§ **Exercise**: Copy out every line of the data exactly.

*** Exercise input Section Begins ***

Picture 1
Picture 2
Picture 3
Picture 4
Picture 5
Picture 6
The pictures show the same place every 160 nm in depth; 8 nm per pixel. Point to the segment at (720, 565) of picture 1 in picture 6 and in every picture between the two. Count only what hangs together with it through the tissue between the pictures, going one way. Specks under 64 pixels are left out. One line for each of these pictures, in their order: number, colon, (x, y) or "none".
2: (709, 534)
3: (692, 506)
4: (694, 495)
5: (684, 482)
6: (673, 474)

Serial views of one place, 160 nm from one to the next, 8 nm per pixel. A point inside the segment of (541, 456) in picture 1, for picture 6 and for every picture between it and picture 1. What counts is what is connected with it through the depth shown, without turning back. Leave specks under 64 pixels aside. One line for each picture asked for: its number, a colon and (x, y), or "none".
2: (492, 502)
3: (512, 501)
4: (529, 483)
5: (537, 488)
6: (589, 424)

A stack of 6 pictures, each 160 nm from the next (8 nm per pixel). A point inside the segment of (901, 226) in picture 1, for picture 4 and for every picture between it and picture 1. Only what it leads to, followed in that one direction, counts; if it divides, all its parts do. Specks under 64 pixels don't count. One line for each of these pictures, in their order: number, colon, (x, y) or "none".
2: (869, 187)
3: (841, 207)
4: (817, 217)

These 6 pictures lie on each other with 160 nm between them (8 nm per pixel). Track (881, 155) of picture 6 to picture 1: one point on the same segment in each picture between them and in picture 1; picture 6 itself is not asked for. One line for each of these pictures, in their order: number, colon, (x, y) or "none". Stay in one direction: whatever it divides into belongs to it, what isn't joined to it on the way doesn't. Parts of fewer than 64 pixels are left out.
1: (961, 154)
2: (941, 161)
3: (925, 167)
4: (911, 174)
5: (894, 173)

*** Exercise input Section Ends ***

§ **Exercise result**:
Picture 1
Picture 2
Picture 3
Picture 4
Picture 5
Picture 6
The pictures show the same place every 160 nm in depth; 8 nm per pixel. Point to the segment at (720, 565) of picture 1 in picture 6 and in every picture between the two. Count only what hangs together with it through the tissue between the pictures, going one way. Specks under 64 pixels are left out. One line for each of these pictures, in their order: number, colon, (x, y) or "none".
2: (709, 534)
3: (692, 506)
4: (694, 495)
5: (684, 482)
6: (673, 474)

Serial views of one place, 160 nm from one to the next, 8 nm per pixel. A point inside the segment of (541, 456) in picture 1, for picture 6 and for every picture between it and picture 1. What counts is what is connected with it through the depth shown, without turning back. Leave specks under 64 pixels aside. One line for each picture asked for: its number, a colon and (x, y), or "none".
2: (492, 502)
3: (512, 501)
4: (529, 483)
5: (537, 488)
6: (589, 424)

A stack of 6 pictures, each 160 nm from the next (8 nm per pixel). A point inside the segment of (901, 226) in picture 1, for picture 4 and for every picture between it and picture 1. Only what it leads to, followed in that one direction, counts; if it divides, all its parts do. Specks under 64 pixels don't count. One line for each of these pictures, in their order: number, colon, (x, y) or "none".
2: (869, 187)
3: (841, 207)
4: (817, 217)

These 6 pictures lie on each other with 160 nm between them (8 nm per pixel). Track (881, 155) of picture 6 to picture 1: one point on the same segment in each picture between them and in picture 1; picture 6 itself is not asked for. One line for each of these pictures, in their order: number, colon, (x, y) or "none". Stay in one direction: whatever it divides into belongs to it, what isn't joined to it on the way doesn't. Parts of fewer than 64 pixels are left out.
1: (961, 154)
2: (941, 161)
3: (925, 167)
4: (911, 174)
5: (894, 173)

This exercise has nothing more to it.